When someone is out on the street, it makes it more difficult for him or her to receive counseling and treatment under a more conventional “treatment first” course of action. For many on the street, mental health and addictions are not properly treated. The Alliance points out a study in California that notes the average cost of treating substance abuse is $8,360 for those in treatment and almost $15,000 for those who are not being treated. So, not having a permanent place to live or access to treatment is more costly for everyone.
Traditionally, shelters and temporary assistance have been a significant part of the culture in treating this pressing social problem, waiting until people who are homeless deal with an array of attendant problems before giving them a roof over their heads.
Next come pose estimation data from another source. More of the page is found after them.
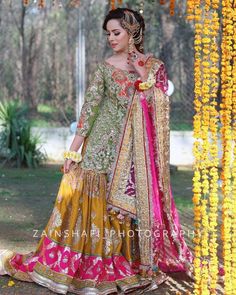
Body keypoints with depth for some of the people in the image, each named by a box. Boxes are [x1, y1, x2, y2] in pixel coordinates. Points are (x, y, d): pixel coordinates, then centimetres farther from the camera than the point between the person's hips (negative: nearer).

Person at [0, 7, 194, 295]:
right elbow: (89, 108, -3)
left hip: (138, 150, 1)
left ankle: (141, 259, 19)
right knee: (94, 201, -4)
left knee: (138, 202, 4)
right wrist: (73, 151, -6)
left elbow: (158, 108, 0)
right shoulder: (105, 67, 2)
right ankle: (91, 262, 8)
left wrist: (143, 76, -9)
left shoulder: (155, 66, 4)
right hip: (104, 144, 0)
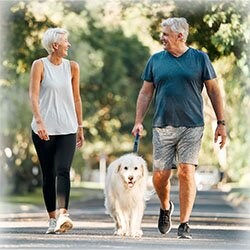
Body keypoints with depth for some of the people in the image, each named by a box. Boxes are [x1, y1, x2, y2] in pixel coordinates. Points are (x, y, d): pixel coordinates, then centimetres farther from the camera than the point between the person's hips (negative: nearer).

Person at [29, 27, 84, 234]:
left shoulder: (72, 67, 8)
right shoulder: (40, 65, -1)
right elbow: (34, 95, -10)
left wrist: (80, 127, 15)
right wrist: (39, 121, -23)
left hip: (67, 128, 1)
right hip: (44, 129, -1)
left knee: (63, 170, -16)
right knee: (48, 174, 4)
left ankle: (63, 215, -29)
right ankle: (52, 219, 11)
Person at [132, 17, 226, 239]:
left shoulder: (200, 58, 3)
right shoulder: (155, 60, 9)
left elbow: (214, 91, 5)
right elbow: (146, 93, 13)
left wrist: (221, 123, 2)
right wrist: (138, 121, 4)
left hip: (192, 126, -2)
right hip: (163, 126, 2)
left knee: (186, 172, -10)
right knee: (160, 175, 1)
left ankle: (184, 224, -4)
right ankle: (165, 208, 32)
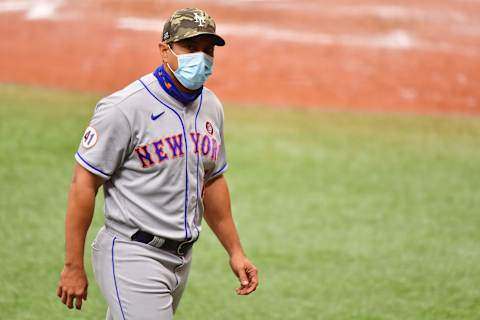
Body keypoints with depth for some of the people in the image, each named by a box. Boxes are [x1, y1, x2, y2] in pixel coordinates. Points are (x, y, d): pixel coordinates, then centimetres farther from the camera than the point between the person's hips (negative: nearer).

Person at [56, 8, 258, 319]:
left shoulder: (211, 108, 9)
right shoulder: (126, 107, -15)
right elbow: (84, 184, -14)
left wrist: (235, 251, 19)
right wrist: (74, 267, -14)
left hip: (181, 257, 8)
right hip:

But how easy is it for someone living under a bridge to kick a drug or alcohol habit, or treat looming mental illness? Sue Pierson, vice president of Info Line, posed this question at a recent community discussion on the issue. Pierson has her finger on the pulse of our local homeless problem.
“Working with the Continuum of Care under Housing and Urban Development, that department is undergoing a huge change,” said Pierson, at a recent community discussion about homelessness. “When before, HUD funded permanent housing and transitional housing, the agency trend is leaning toward ‘housing first.’ In many programs you have to be completely clean before you get a roof put over your head. If you’re living under a bridge and you don’t have a place to shower and you don’t have a phone, and maybe you’re dealing with mental illness, trying to get straight and clean doesn’t really work very well.”
Another case for permanent housing for the homeless is a closer look at the demographics of those who are homeless. A disputed but often-cited statistic asserts that the average age of a person who is homeless is 9 years old. A breakdown of the family unit can throw an entire family out on the street, and children who grow up with this instability are bound to repeat the mistakes of preceding generations.
An intriguing idea tied to permanent housing is the fact that people without homes in Akron walk by the many homes vacant from foreclosure. Is there a way for someone (or some organization) to purchase some of these foreclosed homes?
Could banks that own foreclosed homes cut a deal with these agencies to give residents without homes a chance at a new beginning?
The Akron area will likely always need shelters, but among the almost 1,000 area people facing homelessness on any given day, a more permanent solution could prove beneficial, even for people who don’t work directly with those that are homeless.